When copying the records below, keep every word as it is and drop the images.

------

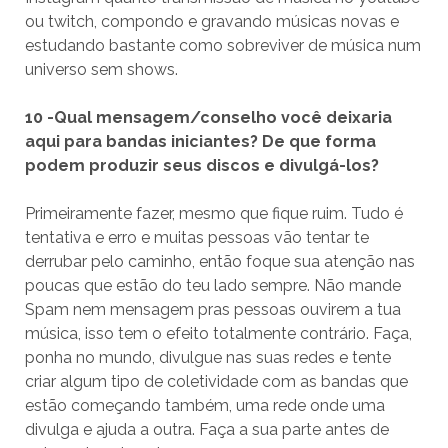
ou twitch, compondo e gravando músicas novas e
estudando bastante como sobreviver de música num
universo sem shows.
10 -Qual mensagem/conselho você deixaria
aqui para bandas iniciantes? De que forma
podem produzir seus discos e divulgá-los?
Primeiramente fazer, mesmo que fique ruim. Tudo é
tentativa e erro e muitas pessoas vão tentar te
derrubar pelo caminho, então foque sua atenção nas
poucas que estão do teu lado sempre. Não mande
Spam nem mensagem pras pessoas ouvirem a tua
música, isso tem o efeito totalmente contrário. Faça,
ponha no mundo, divulgue nas suas redes e tente
criar algum tipo de coletividade com as bandas que
estão começando também, uma rede onde uma
divulga e ajuda a outra. Faça a sua parte antes de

------

§ **SOLUTION TO THIS EXERCISE**
ou twitch, compondo e gravando músicas novas e
estudando bastante como sobreviver de música num
universo sem shows.
10 -Qual mensagem/conselho você deixaria
aqui para bandas iniciantes? De que forma
podem produzir seus discos e divulgá-los?
Primeiramente fazer, mesmo que fique ruim. Tudo é
tentativa e erro e muitas pessoas vão tentar te
derrubar pelo caminho, então foque sua atenção nas
poucas que estão do teu lado sempre. Não mande
Spam nem mensagem pras pessoas ouvirem a tua
música, isso tem o efeito totalmente contrário. Faça,
ponha no mundo, divulgue nas suas redes e tente
criar algum tipo de coletividade com as bandas que
estão começando também, uma rede onde uma
divulga e ajuda a outra. Faça a sua parte antes de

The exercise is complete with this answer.